Any thoughts on what should happen with Brooklyn’s unsold inventory? Are these good assets to invest in?
I
think it depends on the market. Williamsburg is becoming more and more
attractive day by day. Now you have more dry cleaners and drug stores,
in addition to the great restaurants and clubs already there.
[But], first, there needs to be a restructuring so that the prices
would be lowered. All the equity will evaporate but the lenders will
get paid back a portion or all of their money. Second, there could be a
restructuring to convert condos into rentals, which requires patience,
but the market may be deeper for rentals, which we have proven with 184
Kent. Third, if the bank is patient, they could sit and wait it out,
until things come back.
You were COO and president of Ian Schrager Company. Now you’re a
partner with Schrager and Marriott in a new line of boutique hotels
called Edition. Tell us about it.
The first one will be in
Waikiki and will be open in October, followed by one in Istanbul at the
end of the year. Barcelona, Mexico City and Bangkok after that. Edition
would love to have a property in New York and is actively looking for
one. Each of the individual properties Ian has done have been great
successes, and by teaming with Marriott, it really gives him the
ability to be more prolific, to do a greater number.
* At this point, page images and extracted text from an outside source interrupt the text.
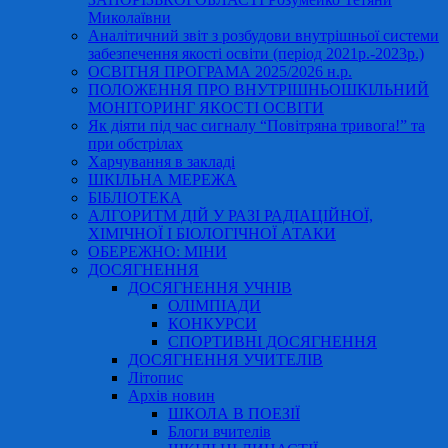
Миколаївни
Аналітичний звіт з розбудови внутрішньої системи
забезпечення якості освіти (період 2021р.-2023р.)
ОСВІТНЯ ПРОГРАМА 2025/2026 н.р.
ПОЛОЖЕННЯ ПРО ВНУТРІШНЬОШКІЛЬНИЙ
МОНІТОРИНГ ЯКОСТІ ОСВІТИ
Як діяти під час сигналу “Повітряна тривога!” та
при обстрілах
Харчування в закладі
ШКІЛЬНА МЕРЕЖА
БІБЛІОТЕКА
АЛГОРИТМ ДІЙ У РАЗІ РАДІАЦІЙНОЇ,
ХІМІЧНОЇ І БІОЛОГІЧНОЇ АТАКИ
ОБЕРЕЖНО: МІНИ
ДОСЯГНЕННЯ
ДОСЯГНЕННЯ УЧНІВ
ОЛІМПІАДИ
КОНКУРСИ
СПОРТИВНІ ДОСЯГНЕННЯ
ДОСЯГНЕННЯ УЧИТЕЛІВ
Літопис
Архів новин
ШКОЛА В ПОЕЗІЇ
Блоги вчителів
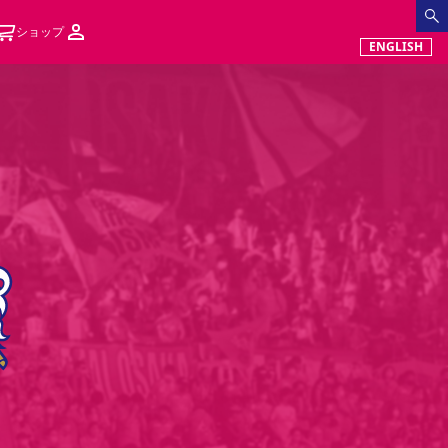
ショップ
ENGLISH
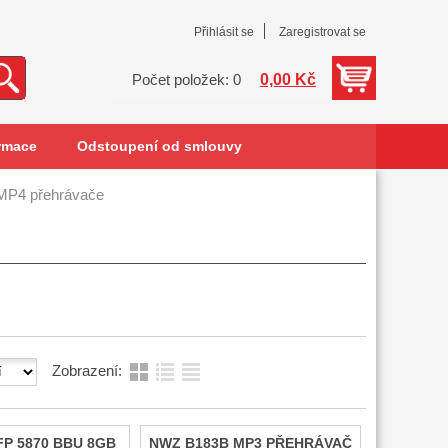
Přihlásit se
Zaregistrovat se
0,00 Kč
Počet položek: 0
rmace
Odstoupení od smlouvy
MP4 přehrávače
Zobrazení:
P 5870 BBU 8GB
NWZ B183B MP3 PŘEHRÁVAČ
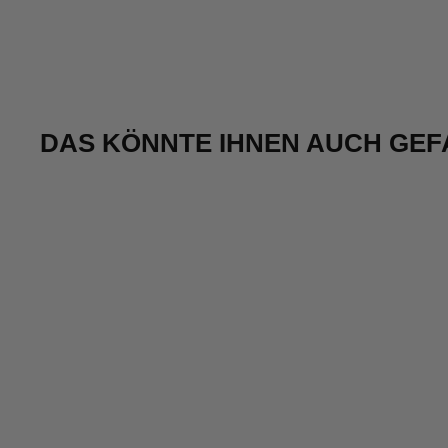
DAS KÖNNTE IHNEN AUCH GEF
Reduziert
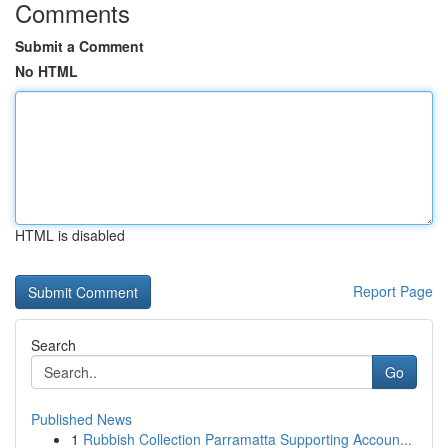
Comments
Submit a Comment
No HTML
HTML is disabled
Report Page
Search
Go
Published News
1
Rubbish Collection Parramatta Supporting Accoun...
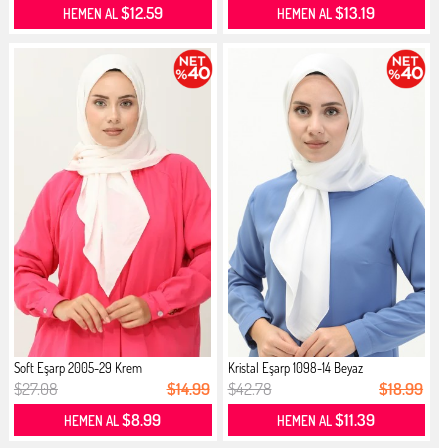
$12.59
$13.19
HEMEN AL
HEMEN AL
Soft Eşarp 2005-29 Krem
Kristal Eşarp 1098-14 Beyaz
$27.08
$14.99
$42.78
$18.99
$8.99
$11.39
HEMEN AL
HEMEN AL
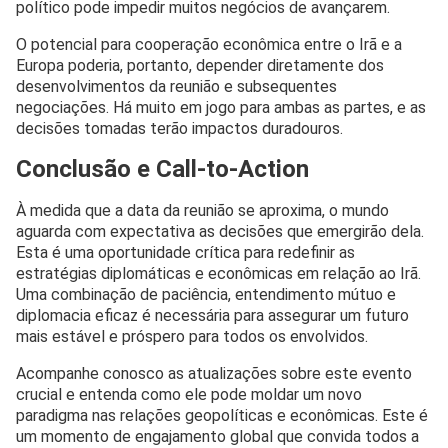
político pode impedir muitos negócios de avançarem.
O potencial para cooperação econômica entre o Irã e a
Europa poderia, portanto, depender diretamente dos
desenvolvimentos da reunião e subsequentes
negociações. Há muito em jogo para ambas as partes, e as
decisões tomadas terão impactos duradouros.
Conclusão e Call-to-Action
À medida que a data da reunião se aproxima, o mundo
aguarda com expectativa as decisões que emergirão dela.
Esta é uma oportunidade crítica para redefinir as
estratégias diplomáticas e econômicas em relação ao Irã.
Uma combinação de paciência, entendimento mútuo e
diplomacia eficaz é necessária para assegurar um futuro
mais estável e próspero para todos os envolvidos.
Acompanhe conosco as atualizações sobre este evento
crucial e entenda como ele pode moldar um novo
paradigma nas relações geopolíticas e econômicas. Este é
um momento de engajamento global que convida todos a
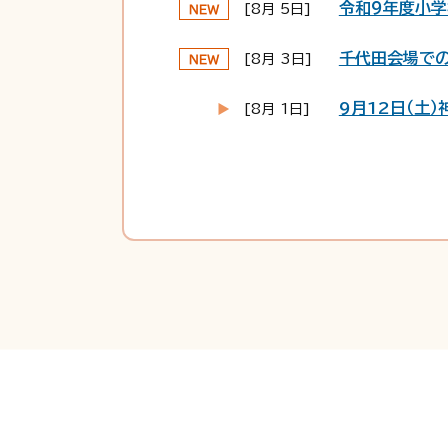
令和９年度小
[8月 5日]
千代田会場で
[8月 3日]
9月12日（土
[8月 1日]
子育て支援カレ
[7月30日]
給水スポットを
[7月27日]
神埼市立保育
[7月24日]
はんぎーホール
[7月24日]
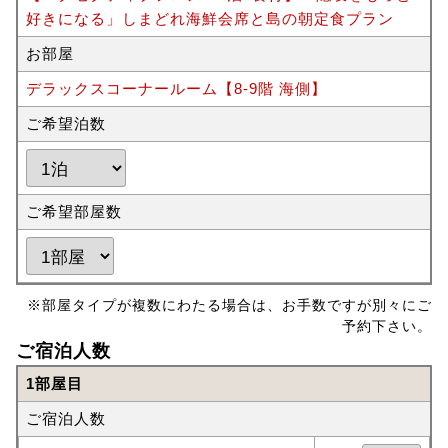
好きになる」しまどれ海鮮会席と島の朝定食プラン
お部屋
デラックスコーナールーム【8-9階 海側】
ご希望泊数
ご希望部屋数
※部屋タイプが複数にわたる場合は、お手数ですが別々にご
予約下さい。
ご宿泊人数
1部屋目
ご宿泊人数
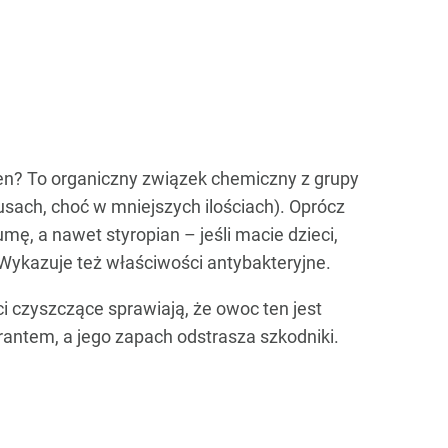
nen? To organiczny związek chemiczny z grupy
sach, choć w mniejszych ilościach). Oprócz
mę, a nawet styropian – jeśli macie dzieci,
 Wykazuje też właściwości antybakteryjne.
 czyszczące sprawiają, że owoc ten jest
ntem, a jego zapach odstrasza szkodniki.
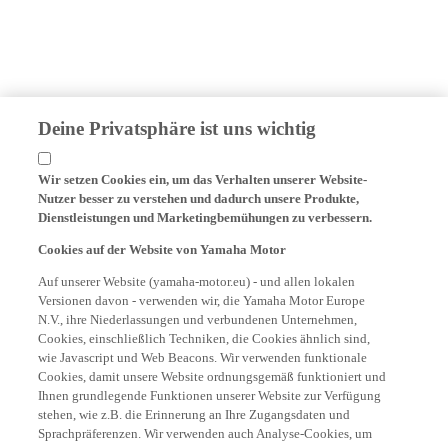
Deine Privatsphäre ist uns wichtig
Wir setzen Cookies ein, um das Verhalten unserer Website-
Nutzer besser zu verstehen und dadurch unsere Produkte,
Dienstleistungen und Marketingbemühungen zu verbessern.
Cookies auf der Website von Yamaha Motor
Auf unserer Website (yamaha-motor.eu) - und allen lokalen
Versionen davon - verwenden wir, die Yamaha Motor Europe
N.V., ihre Niederlassungen und verbundenen Unternehmen,
Cookies, einschließlich Techniken, die Cookies ähnlich sind,
wie Javascript und Web Beacons. Wir verwenden funktionale
Cookies, damit unsere Website ordnungsgemäß funktioniert und
Ihnen grundlegende Funktionen unserer Website zur Verfügung
stehen, wie z.B. die Erinnerung an Ihre Zugangsdaten und
Sprachpräferenzen. Wir verwenden auch Analyse-Cookies, um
You also sit on the board of Orient Express hotels, which had
planned on building its first property in Midtown, at the site of the
former Donnell library. What happened to it?
It’s been delayed
because of the economy, but they are in the predevelopment phase and
working on financing. New York is probably the strongest market in the
country in terms of supply: Tourism is way up, by 11 percent in the
first quarter of this year. Hotels had to drop their rates to maintain
80 percent occupancy, but it’s coming back very, very strongly.